Nach dem mutmaßlich islamistischen Anschlag in Solingen kämpft die Stadt mit den Folgen: Wachsende Unsicherheit und Instrumentalisierung von rechts.

Mit Blumen, Kerzen, Schildern drücken Menschen in Solingen ihre Trauer und Fassungslosigkeit über den Anschlag aus Foto: Thilo Schmuelgen/rtr

Berlin/Solingen taz | Am Sonntagnachmittag ist der Tatort noch immer abgesperrt. Am Boden vor dem Fronhof in Solingen liegen Blumen und Kerzen. Auf einem Schild steht: „Warum?“ und „Du bist nicht allein.“ Von dem „Festival der Vielfalt“ und der ausgelassenen Stimmung, die hier herrschte, ist nichts mehr zu spüren. Solingen steht nach dem Anschlag unter Schock. Und während mehr Details über den Täter bekannt werden, sorgt sich die Zivilgesellschaft auch, dass der Anschlag nun für Hetze missbraucht wird.

Am Freitag waren Hunderte Menschen in der Innenstadt versammelt, um das 650-jährige Jubiläum ihrer Stadt zu feiern. Während eines Bandauftritts am Fronhof ging ein Mann mit einem Messer auf die Feiernden los und stach wahllos auf sie ein. Er tötete drei Menschen und verletzte acht weitere, fünf davon schwer. Sofort nach der Tat ergriff er die Flucht und warf die Tatwaffe in einen Mülleimer.

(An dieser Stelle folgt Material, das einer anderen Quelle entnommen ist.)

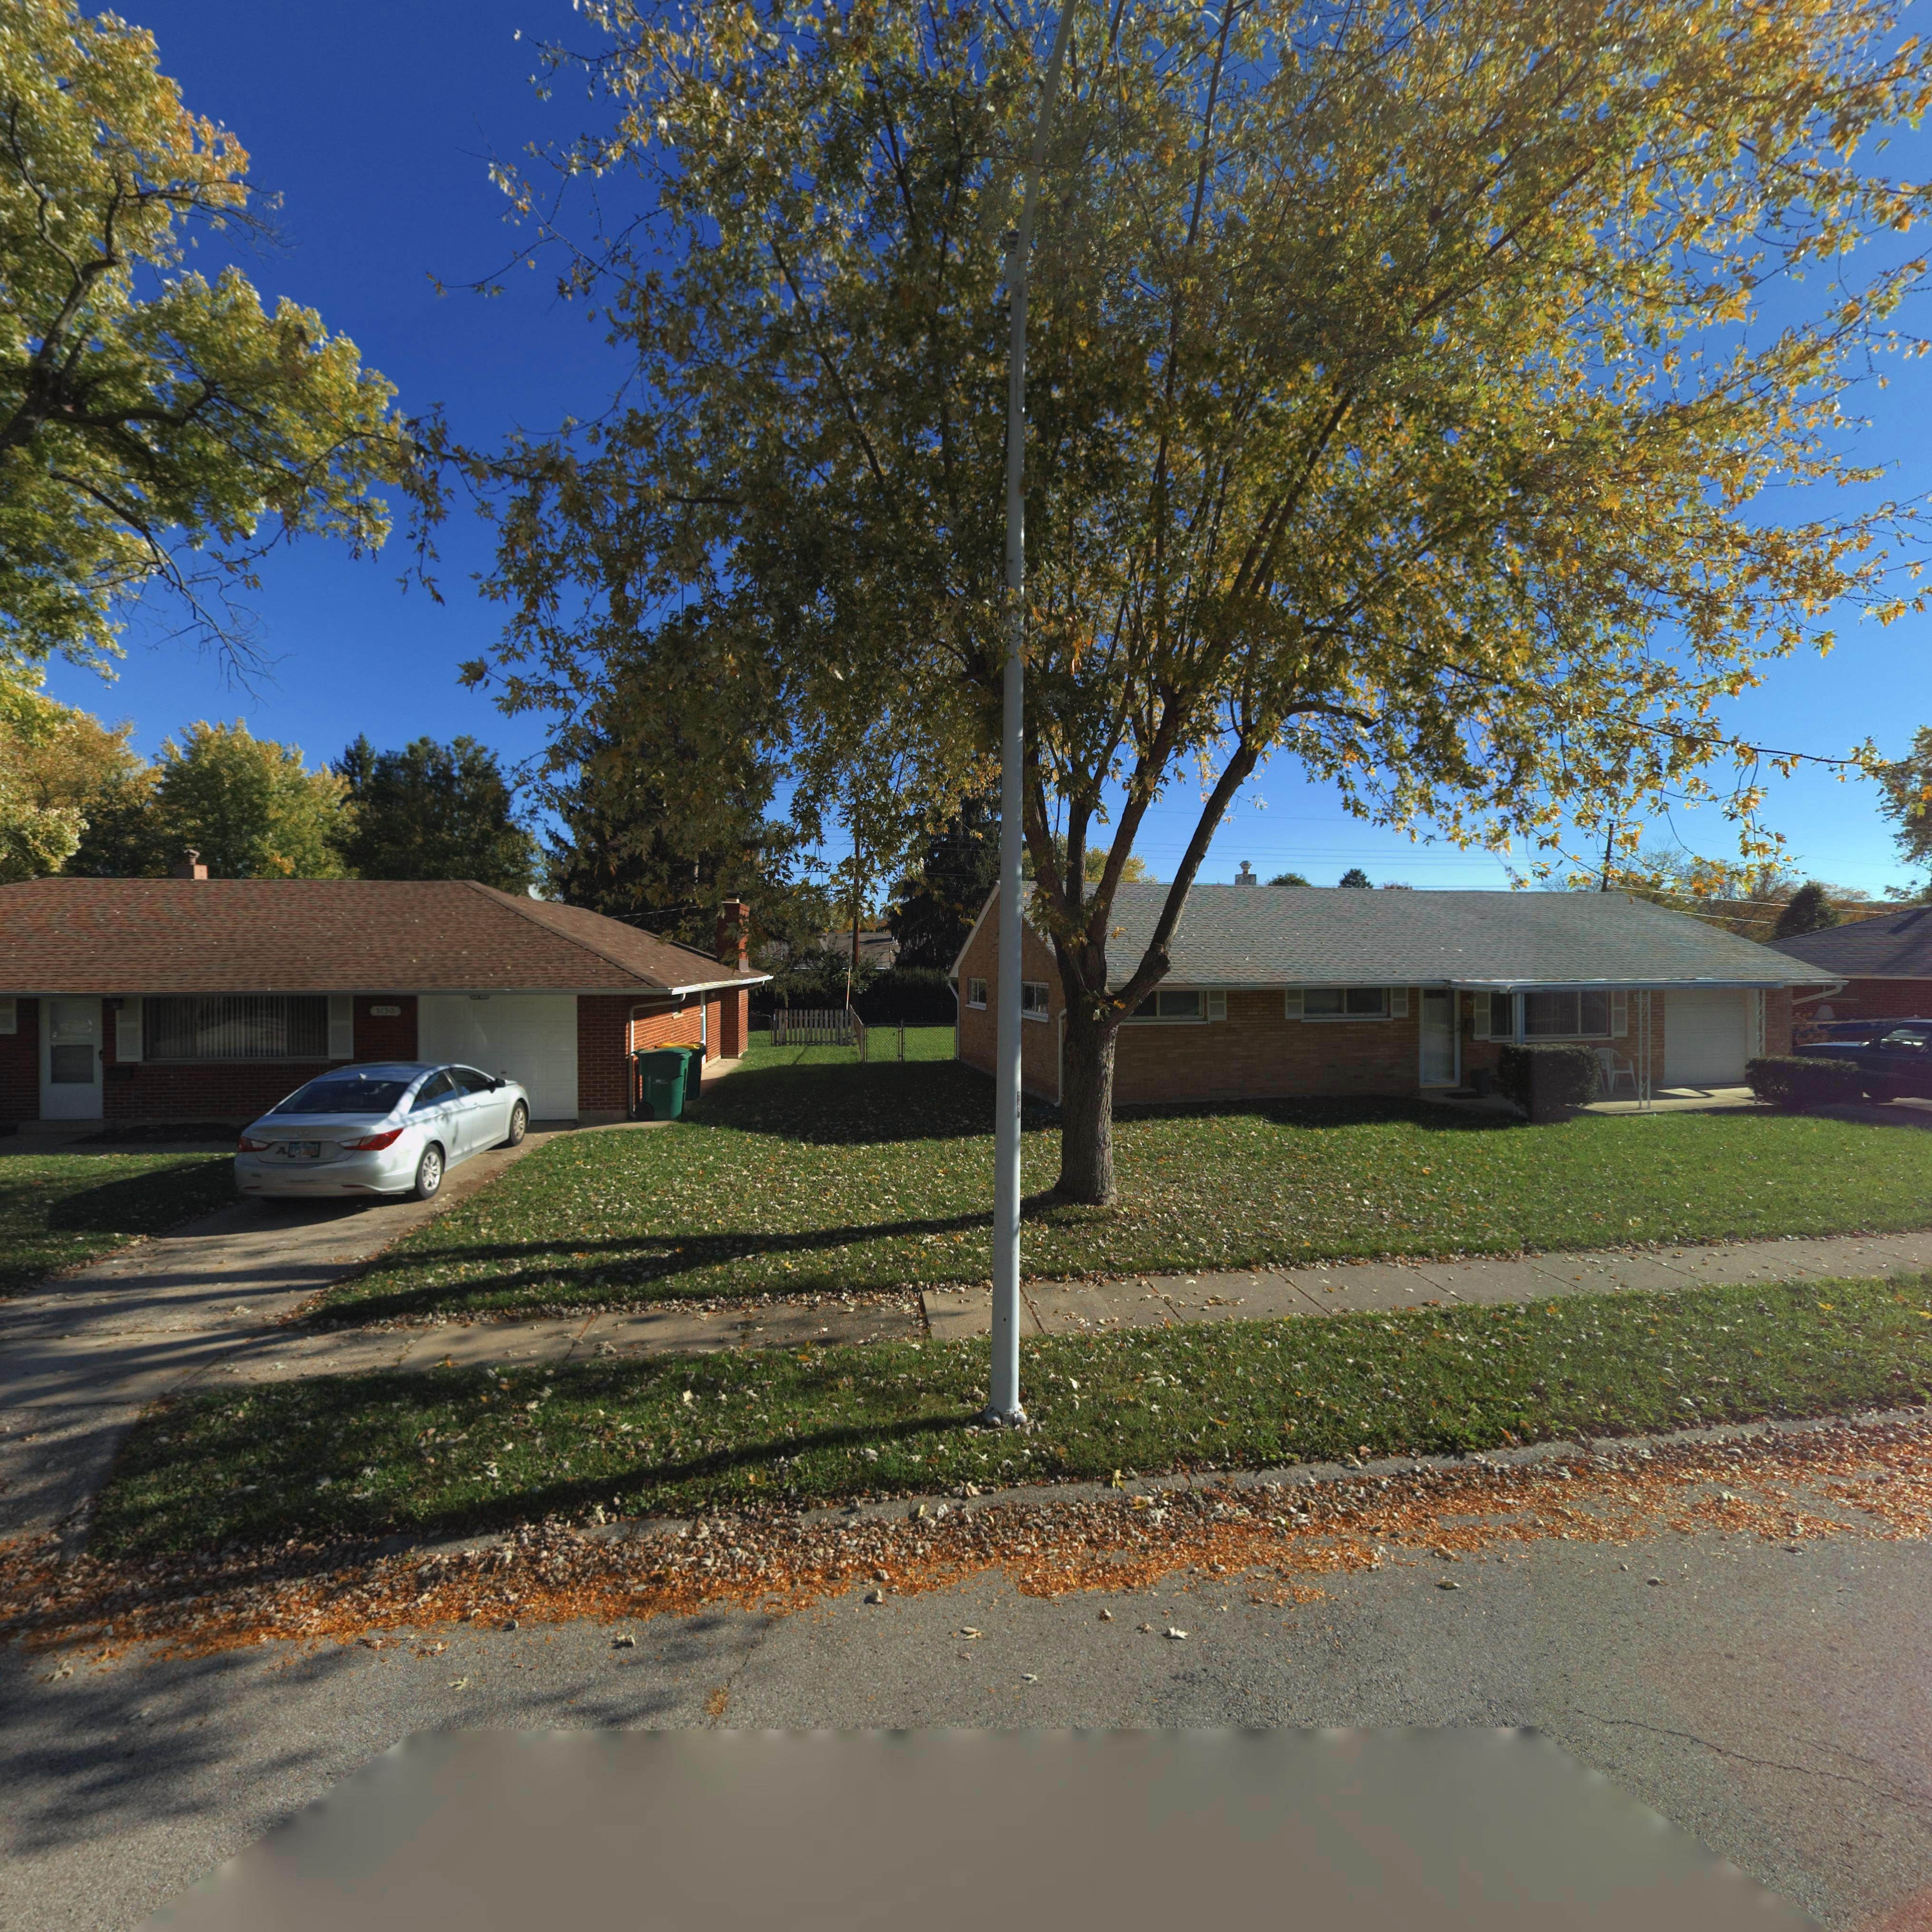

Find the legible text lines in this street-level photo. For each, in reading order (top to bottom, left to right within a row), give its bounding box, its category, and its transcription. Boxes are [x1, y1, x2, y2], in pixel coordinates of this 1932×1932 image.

[375, 1006, 395, 1014] StreetNumber: 5150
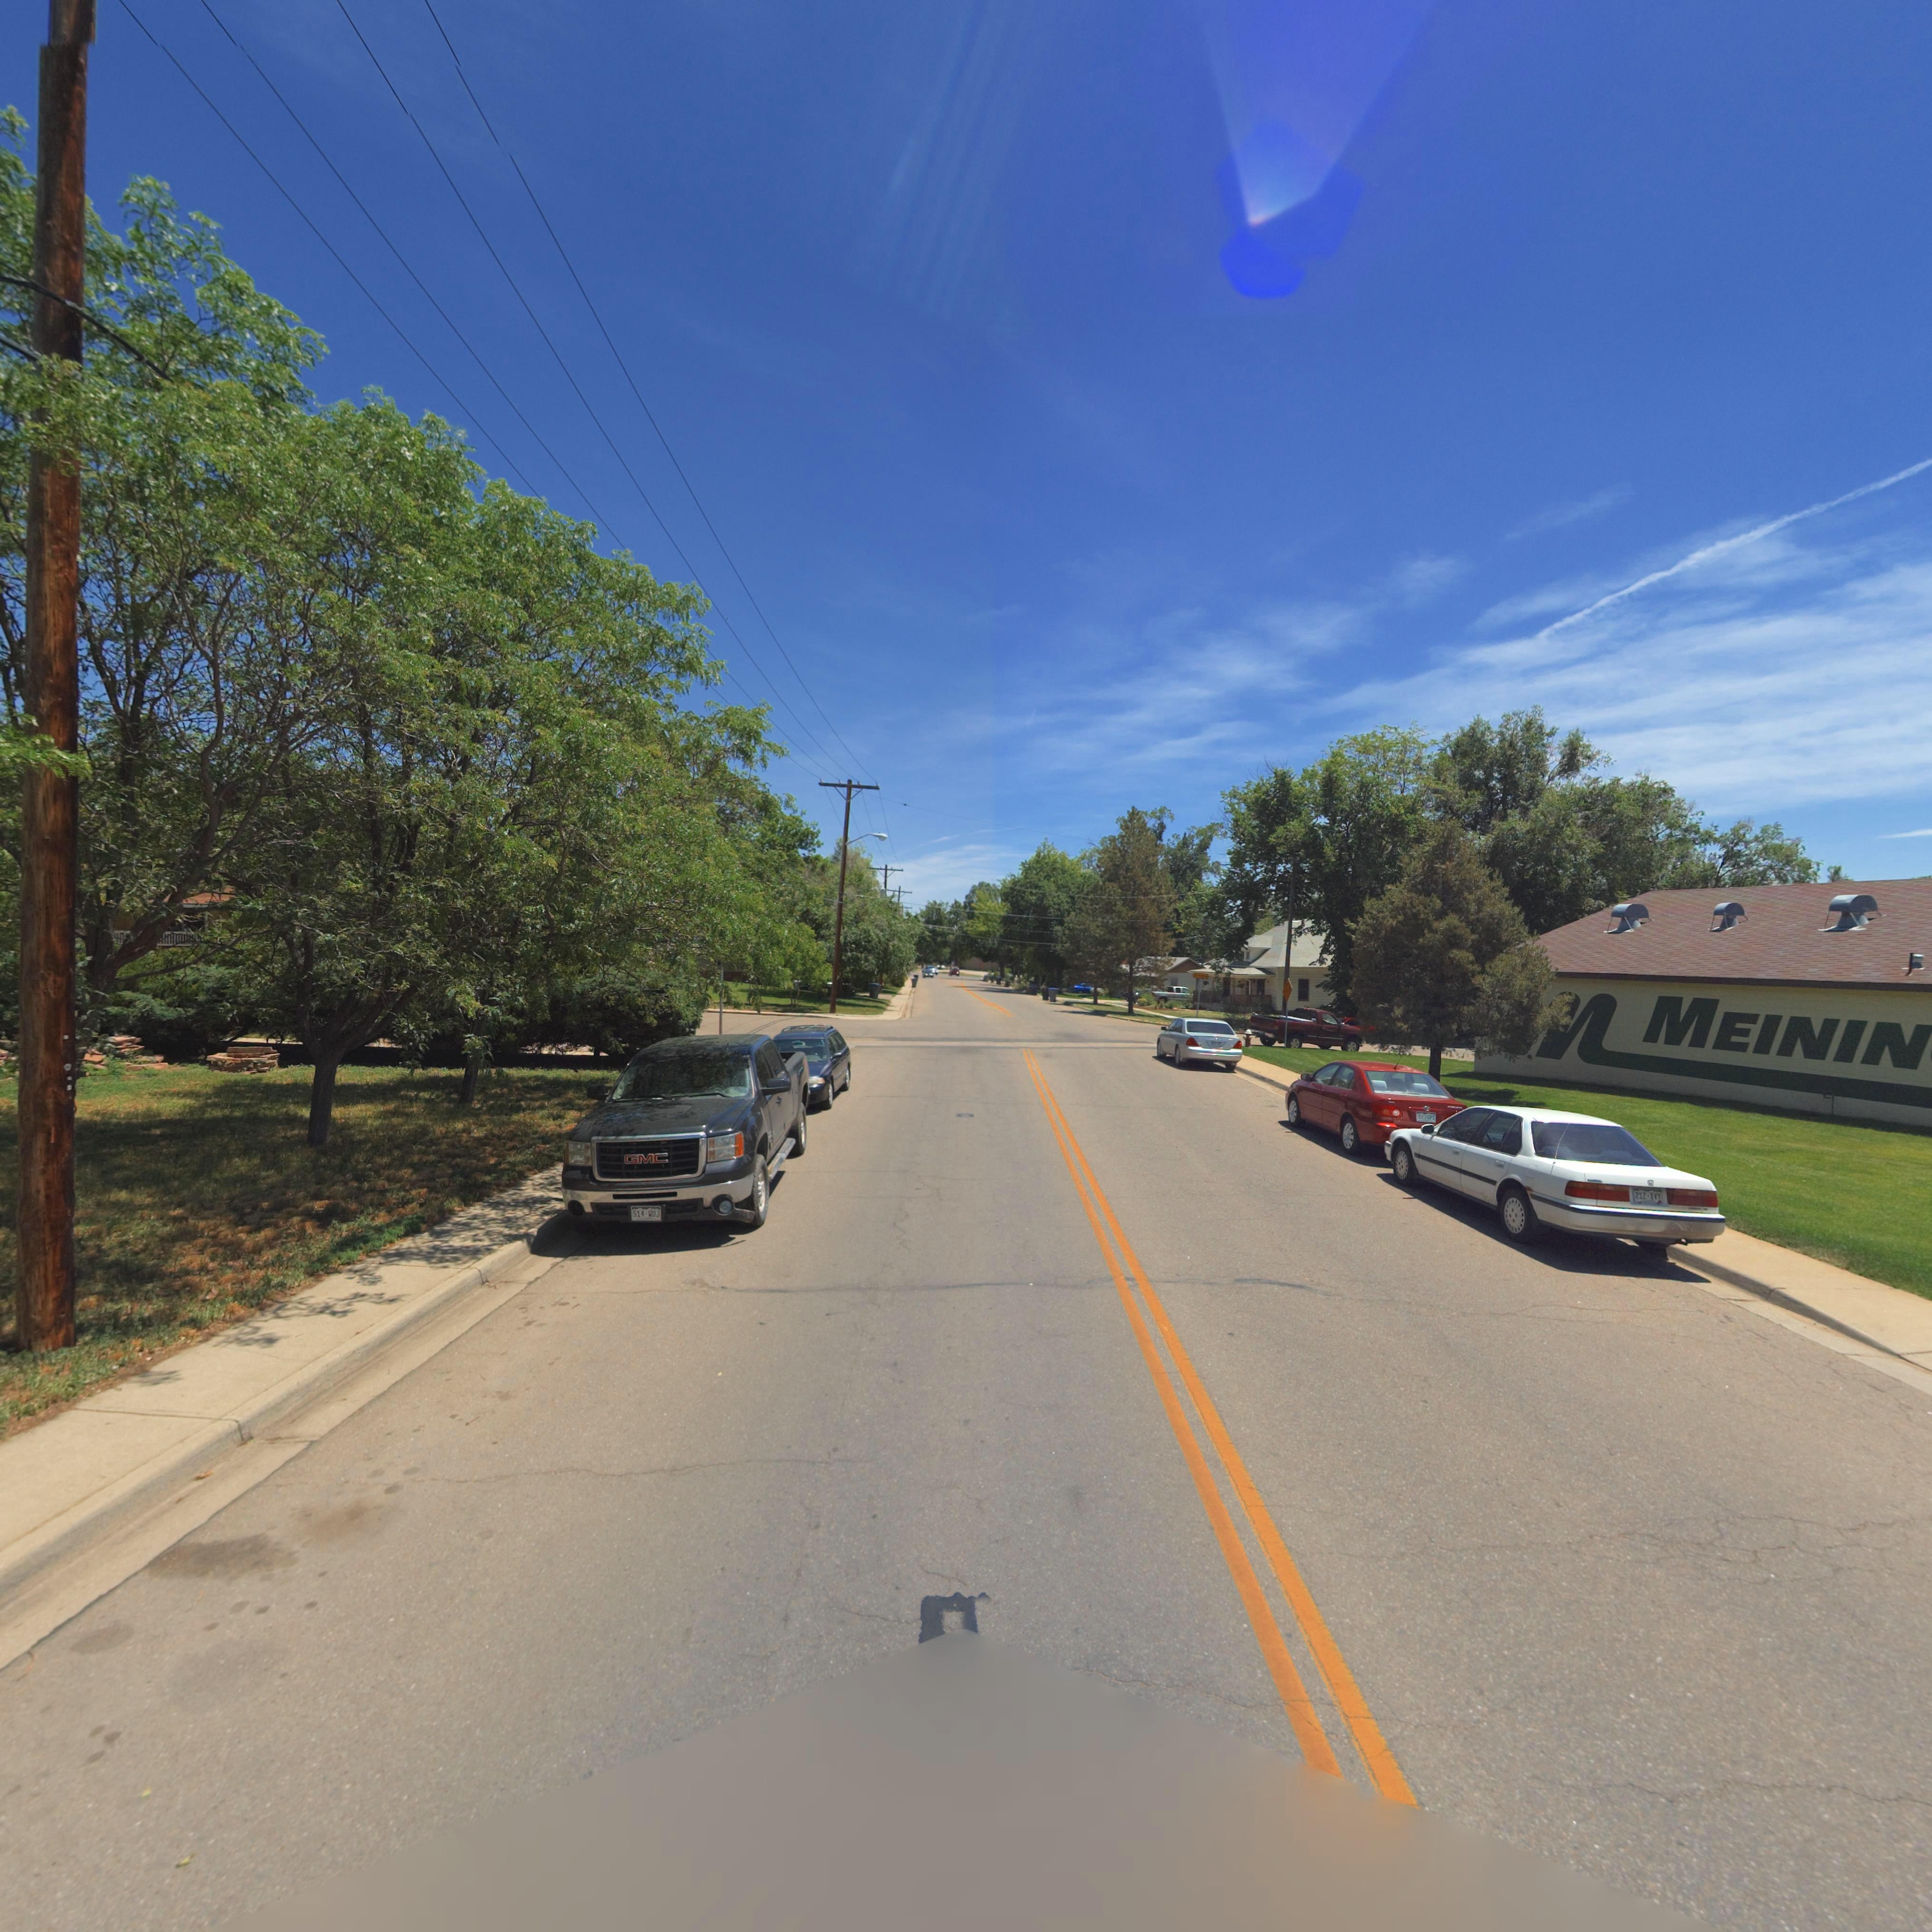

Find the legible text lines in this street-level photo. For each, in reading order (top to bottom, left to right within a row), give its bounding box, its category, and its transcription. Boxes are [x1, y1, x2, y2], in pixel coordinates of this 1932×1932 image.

[1640, 995, 1932, 1071] BusinessName: MEININ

Suzan Köcher ist mit ihrer Band mitten in ihrem Auftritt, als sie bemerkt, wie die Stimmung kippt. Der taz und anderen Medien hat sie ein Statement geschickt: „Wir hatten gerade die letzte Note unseres vorletzten Songs gespielt, da ist mir plötzlich aufgefallen, dass die Leute fluchtartig den Platz verlassen.“

Als sie Menschen schreien hört, sucht sie sich Schutz. „Wir wussten nicht, auf wen es der Angreifer abgesehen hat und ob es sich um ein Messer oder eine Schusswaffe handelt, weshalb ich mich so flach hingelegt habe, wie es geht. Von der Tat selbst habe ich nichts gesehen“, schreibt die Sängerin. „Ich bin unglaublich traurig. Wir haben mit unserem Publikum getanzt und uns treiben lassen. Sekunden später haben Menschen ihr Leben verloren und hunderte weitere Leben haben sich schlagartig verändert.“

In der Nacht auf Sonntag konnte die Polizei den mutmaßlichen Messerangreifer festnehmen: ein 26-jähriger Syrer, Issa al-H. Laut Ermittlungsbehörden stellte er sich einer Polizeistreife und gestand die Tat. Fast zeitgleich hatte die islamistische Terrorgruppe „Islamischer Staat“ die Messertat für sich reklamiert. Inzwischen hat die Bundesanwaltschaft die Ermittlungen übernommen. Gegen der Syrer wurde ein Haftbefehl erlassen. Nach taz-Informationen hatten Sicherheitsbehörden zunächst keine Erkenntnisse, ob und wie Issa al-H. in direktem Kontakt zum IS stand. Die Terrorgruppe hatte erklärt, dass der Täter „ein Soldat des Islamischen Staates“ sei. Er habe die Tat „als Rache für die Muslime in Palästina und überall“ ausgeführt.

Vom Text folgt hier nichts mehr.